The visitor experience has been a priority from the beginning, addressed in the design of the building, the organization of exhibitions, and the text and videos that supplement the displays. And now, with less than six months to opening, the effort turns to the front lines, to the staff and volunteers who will interact with visitors.
“Not a lot of (other institutions) are taking on, head on, one of the most difficult things society is facing today, which is the history of our country and how that impacts today,” said Esther Washington, the museum’s director of education. “The idea of letting people sit with a little bit of discomfort is something we have to do because of the stories we have in the museum.”
Louise Lawrence-Israëls knows firsthand about the difficulty of talking about race, identify and social justice. The 73-year-old Bethesda resident is a volunteer at the U.S. Holocaust Memorial Museum, where for 22 years she has encountered a range of responses, from shock to tears to surprise. The work is exhausting — though she doesn’t notice until she gets home after a day of tours or talks.
“It is not tiring for me when I’m doing it. It’s uplifting,” she said. “It’s so important that you can make an impact on people. People just don’t know. It’s baffling how little they know.”
Lawrence-Israëls was a “hidden child” who was not sent to the camps.

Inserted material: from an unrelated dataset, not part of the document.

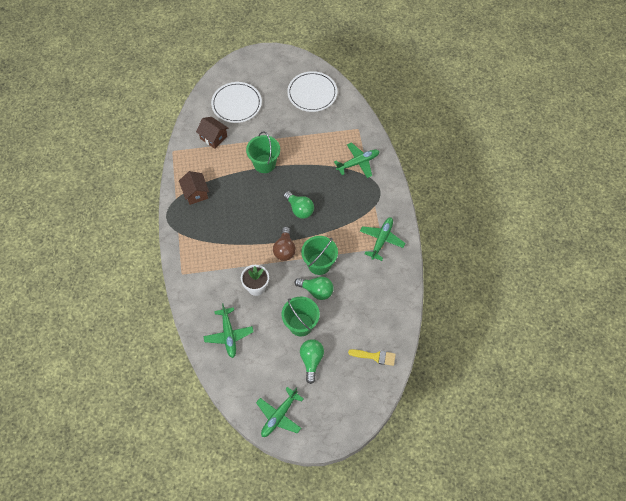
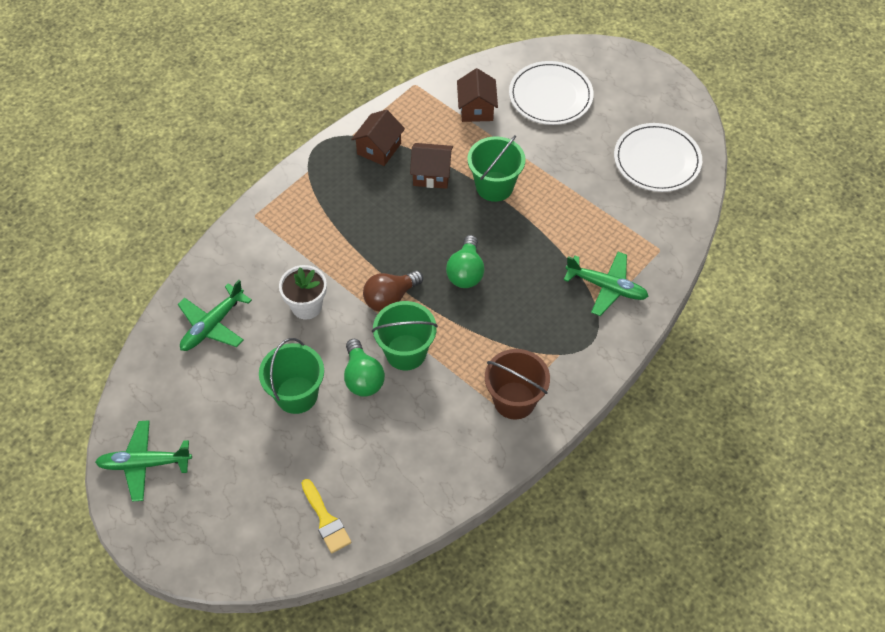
camera: 50 degrees right, 5 degrees down
green light bulb [300,339,324,384] -> none
green plane [360,217,405,261] -> brown bucket [485,349,550,420]
none -> brown house [410,143,453,189]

She says visitors reveal their emotions by grabbing her arm or taking her hand, and they often ask personal questions (“Do you still believe in God?” is a common one). “They can’t believe anyone has survived that,” she said. “It’s too much for them.”
Officials with the African American museum turned to their colleagues at the Holocaust museum and the National September 11 Memorial Museum for advice. They are among some 200 museums in the United States that focus on difficult subjects, from the Holocaust to terrorism to World War II, according to the American Alliance of Museums. Their experts say a critical first step is acknowledging the difficulty of some of the exhibitions and the conversations they will prompt.
“There’s no such thing as harder, or hardest. There’s just hard,” explained Sarah Pharaon of the International Coalition of Sites of Conscience, a network of memorials, museums and historic sites. “This is history that is personal, and creating an atmosphere that allows for people to share their personal truths is vital.”
Design is also critical. Many museums have incorporated spaces for reflection and quiet. The Holocaust museum, for example, includes spaces on every floor and a Hall of Remembrance. The 9/11 museum places its more challenging exhibits in alcoves that can be bypassed and has spaced early exits along the gallery.
“There are visitors who don’t want to have the whole experience. They’ve had enough,” said Clifford Chanin, the 9/11 museum’s vice president of education and public programs. “We’re allowing visitors to make choices within our choices.”
Smithsonian Secretary David J. Skorton praised the African American museum for anticipating the need for visitors to decompress. “The sensitivity of the designers, especially director Lonnie Bunch, the thinking that went into it, even includes some contemplative space, so after being face to face with areas of tragedy or challenge, there is a space for someone to reflect,” Skorton said.